▶ **ФРАГМЕНТ ИСТОЧНИКА**

↓

Сэр Исаак Ньютон, сформулировавший закон
всемирного тяготения, полагал Вселенную однородной, бесконечной в
пространстве и неизменной во времени (стационарной). Космос
детерминистов представлял собой великолепно отлаженный и безукоризненно
функционирующий часовой механизм, где равномерное кружение светил
подчиняется строгим математическим законам. Модель стационарной
Вселенной казалась простой, логичной, внутренне непротиворечивой, а
потому благополучно дожила до начала XX века. Пространство, в котором
совершался ход миров, мыслилось евклидовым, то есть плоским. О
геометрических кунштюках нам предстоит отдельный разговор в последующих
главах, здесь же напомню вам, читатель, что такое плоское пространство. В
пространстве Евклида через точку, лежащую вне прямой, можно провести
одну и только одну прямую, параллельную данной (знаменитый пятый
постулат), а сумма углов треугольника равна 180 градусам. Это самое
обычное пространство, с которым нам приходится сталкиваться ежедневно.
Относительно возраста Вселенной единства в товарищах не было: одни
полагали мир сотворенным в непостижимом демиургическом акте, а другие
думали, что он существует вечно. Одним словом, просвещенная публика на
рубеже веков обитала в бескрайней стационарной Вселенной, существующей
неограниченно долго.
Однако бесконечность пугает. Рассудок
пасует перед подобными категориями, ибо они не только лишены
наглядности, но и грешат многочисленными неувязками. Конечно, всегда
можно слепить подходящую метафору, и тогда все вроде бы встанет на свои
места. Была, скажем, такая красивая восточная притча: «Далеко-далеко на
краю света высится огромная алмазная гора, достающая своей вершиной до
самого неба. Раз в тысячу лет на вершину этой горы садится маленькая
птичка, чтобы поточить клюв. Когда птичка сточит гору до основания,
пройдет одно мгновение вечности». Кто спорит, сказано изящно и со
вкусом, но на самом деле это всего лишь иллюзия понимания. Понятно, что
рано или поздно птичка доберется до основания горы, хотя ей придется
затратить очень много времени и сил. Так что невообразимость вечности
никуда не делась, она просто отодвинулась в несусветную даль.

↑

Какой считал Вселенную Исаак Ньютон согласно фрагменту о стационарной Вселенной? Записи взяты из другого источника.

▶ **ПЕРЕЧЕНЬ ЗАПИСЕЙ**
↓

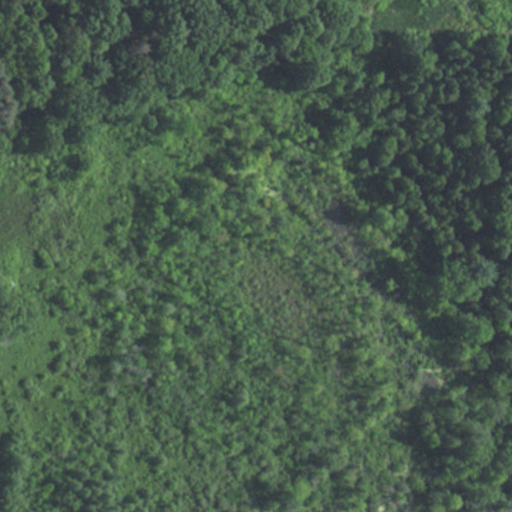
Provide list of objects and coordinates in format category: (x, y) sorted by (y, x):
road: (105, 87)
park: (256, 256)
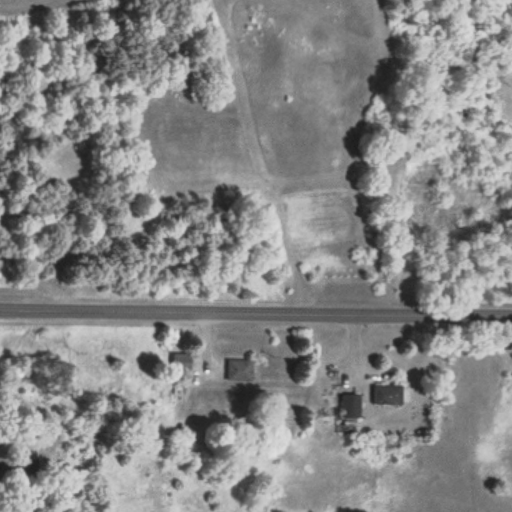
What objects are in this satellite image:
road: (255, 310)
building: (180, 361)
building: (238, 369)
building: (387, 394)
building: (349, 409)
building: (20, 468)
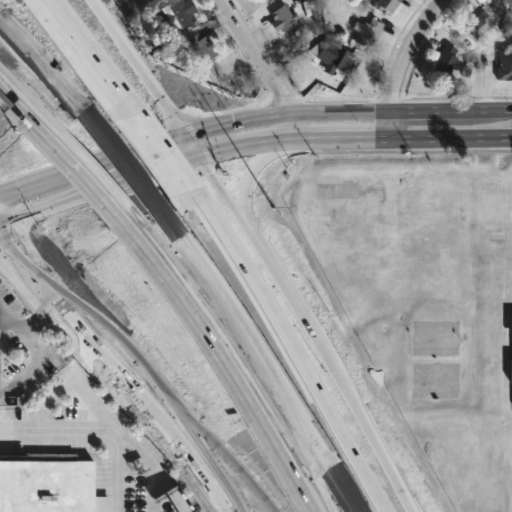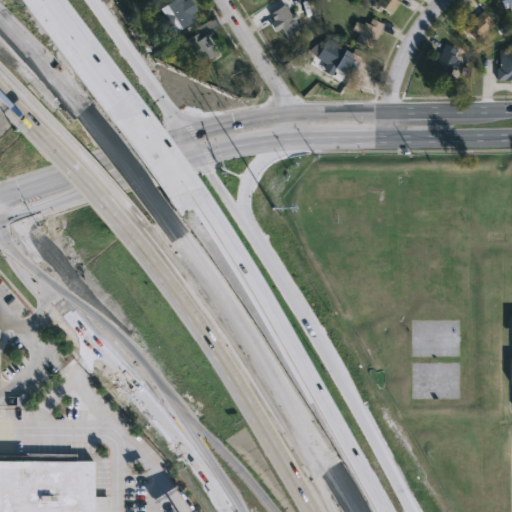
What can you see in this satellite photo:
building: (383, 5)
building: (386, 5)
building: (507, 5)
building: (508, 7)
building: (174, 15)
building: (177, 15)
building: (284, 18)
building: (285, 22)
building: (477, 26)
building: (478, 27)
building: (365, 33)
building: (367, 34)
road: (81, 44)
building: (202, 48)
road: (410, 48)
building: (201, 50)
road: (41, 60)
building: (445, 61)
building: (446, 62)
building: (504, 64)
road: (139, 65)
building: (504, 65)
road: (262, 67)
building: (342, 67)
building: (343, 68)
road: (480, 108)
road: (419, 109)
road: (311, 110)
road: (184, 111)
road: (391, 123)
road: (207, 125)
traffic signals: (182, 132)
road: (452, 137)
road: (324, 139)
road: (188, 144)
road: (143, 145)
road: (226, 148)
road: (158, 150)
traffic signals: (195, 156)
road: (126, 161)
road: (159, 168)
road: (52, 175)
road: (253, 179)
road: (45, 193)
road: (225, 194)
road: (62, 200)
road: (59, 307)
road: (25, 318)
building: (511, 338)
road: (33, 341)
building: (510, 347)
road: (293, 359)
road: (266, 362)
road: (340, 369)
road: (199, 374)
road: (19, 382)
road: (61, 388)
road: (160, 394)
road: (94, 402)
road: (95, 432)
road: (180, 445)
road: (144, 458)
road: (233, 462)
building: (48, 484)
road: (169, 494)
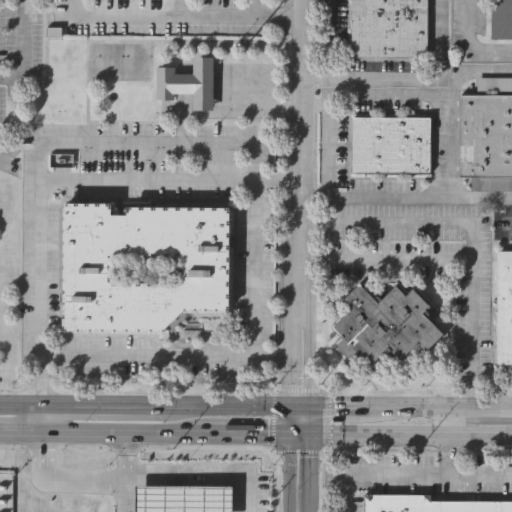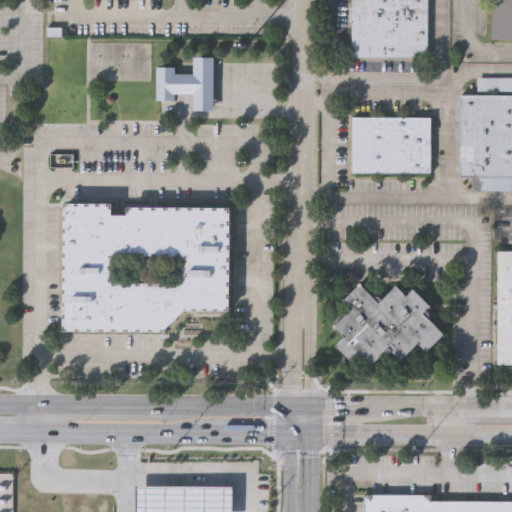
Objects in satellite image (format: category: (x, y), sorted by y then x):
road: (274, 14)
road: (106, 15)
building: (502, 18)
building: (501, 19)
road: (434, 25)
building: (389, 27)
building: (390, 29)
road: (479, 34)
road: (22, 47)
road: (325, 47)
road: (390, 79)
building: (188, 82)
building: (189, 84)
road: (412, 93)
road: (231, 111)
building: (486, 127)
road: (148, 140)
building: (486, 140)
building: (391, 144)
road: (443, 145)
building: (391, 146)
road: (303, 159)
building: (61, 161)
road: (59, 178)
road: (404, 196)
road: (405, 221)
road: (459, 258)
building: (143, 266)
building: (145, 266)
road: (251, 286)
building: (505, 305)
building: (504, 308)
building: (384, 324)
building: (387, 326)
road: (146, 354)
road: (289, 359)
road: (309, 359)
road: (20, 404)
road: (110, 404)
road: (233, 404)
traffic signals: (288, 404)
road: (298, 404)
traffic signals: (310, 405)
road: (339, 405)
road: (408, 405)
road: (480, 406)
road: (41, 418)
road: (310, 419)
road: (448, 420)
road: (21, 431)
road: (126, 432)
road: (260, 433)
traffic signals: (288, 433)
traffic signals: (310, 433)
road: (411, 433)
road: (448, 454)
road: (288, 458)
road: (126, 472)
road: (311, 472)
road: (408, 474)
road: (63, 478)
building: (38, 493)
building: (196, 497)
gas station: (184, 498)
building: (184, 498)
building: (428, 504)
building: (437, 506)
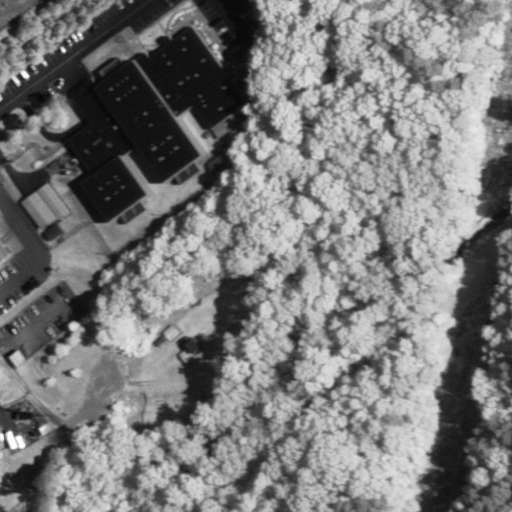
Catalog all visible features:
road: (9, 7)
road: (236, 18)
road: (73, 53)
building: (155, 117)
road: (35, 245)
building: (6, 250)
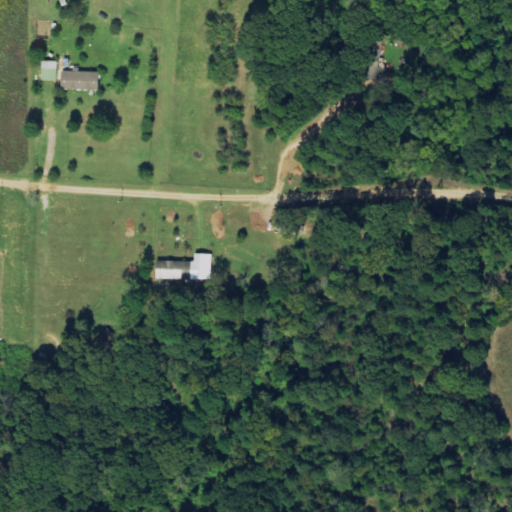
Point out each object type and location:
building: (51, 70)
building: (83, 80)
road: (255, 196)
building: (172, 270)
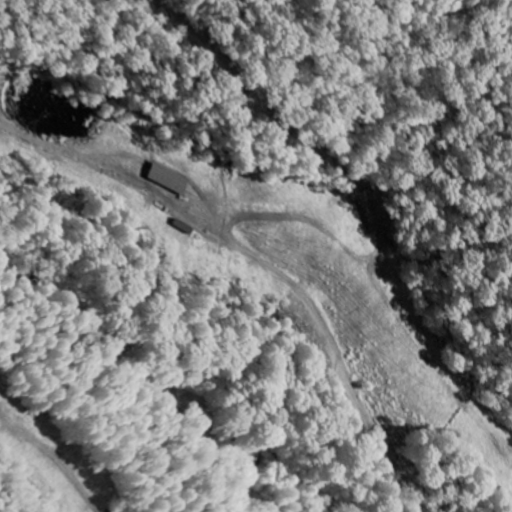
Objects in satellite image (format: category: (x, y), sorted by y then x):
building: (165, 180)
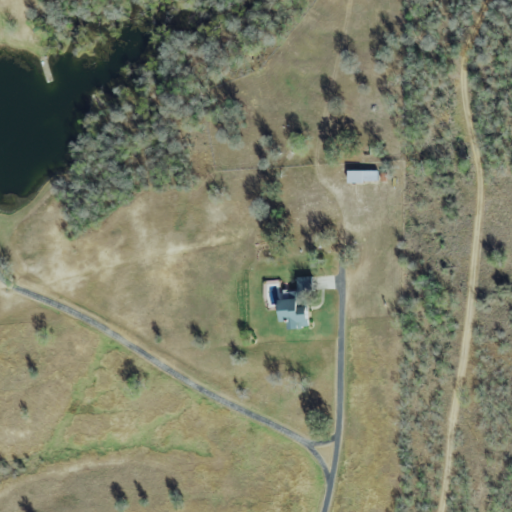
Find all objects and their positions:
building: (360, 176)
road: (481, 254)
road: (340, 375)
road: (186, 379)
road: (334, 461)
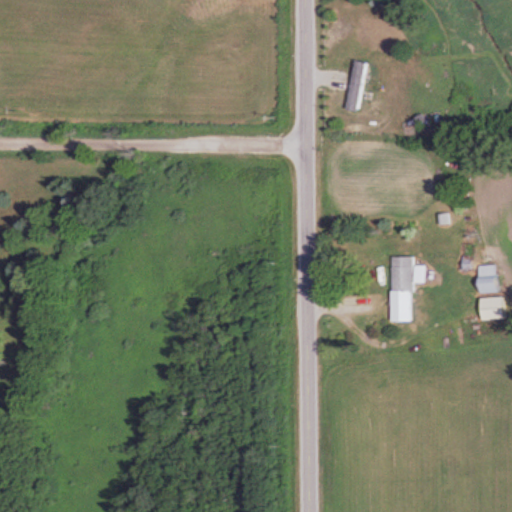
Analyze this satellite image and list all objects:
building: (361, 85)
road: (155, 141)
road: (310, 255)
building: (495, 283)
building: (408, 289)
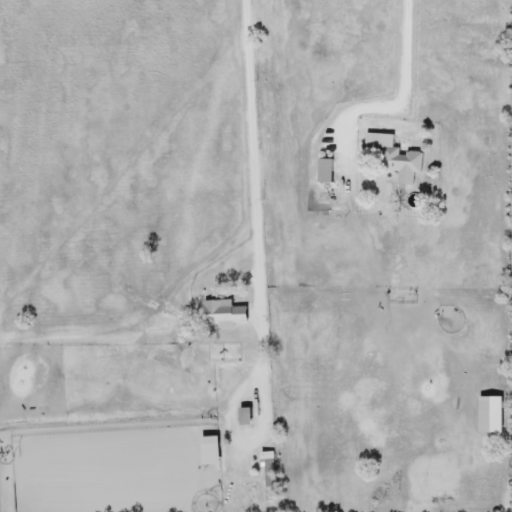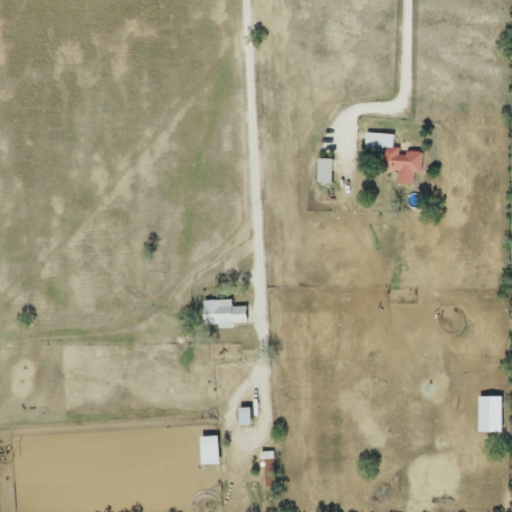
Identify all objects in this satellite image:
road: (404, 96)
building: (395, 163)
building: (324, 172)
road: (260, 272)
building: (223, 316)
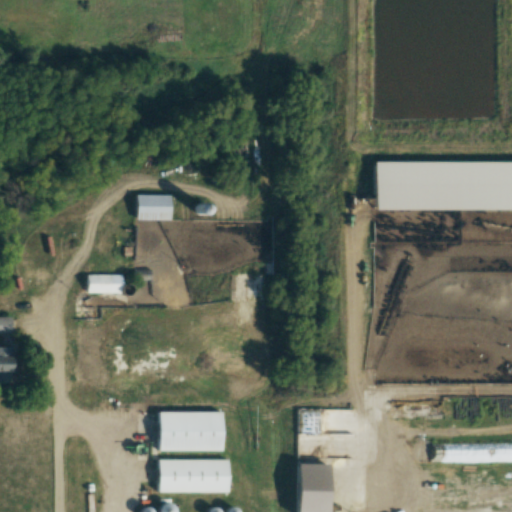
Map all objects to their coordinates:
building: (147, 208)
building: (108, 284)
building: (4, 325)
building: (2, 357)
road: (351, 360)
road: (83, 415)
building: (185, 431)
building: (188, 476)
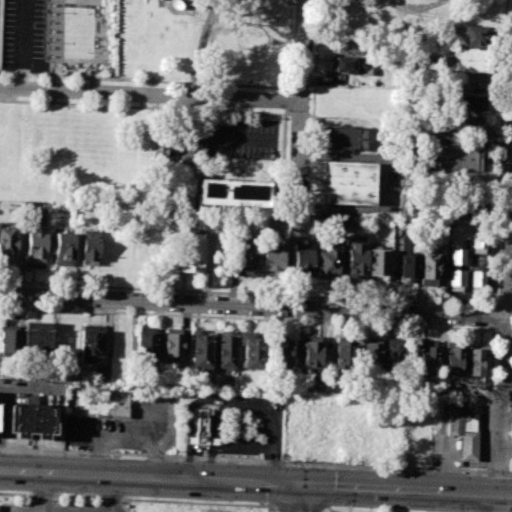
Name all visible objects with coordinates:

↑

▶ **ОТВЕТ НА ЗАДАЧУ**
Однородной, бесконечной в пространстве и неизменной во времени, то есть стационарной.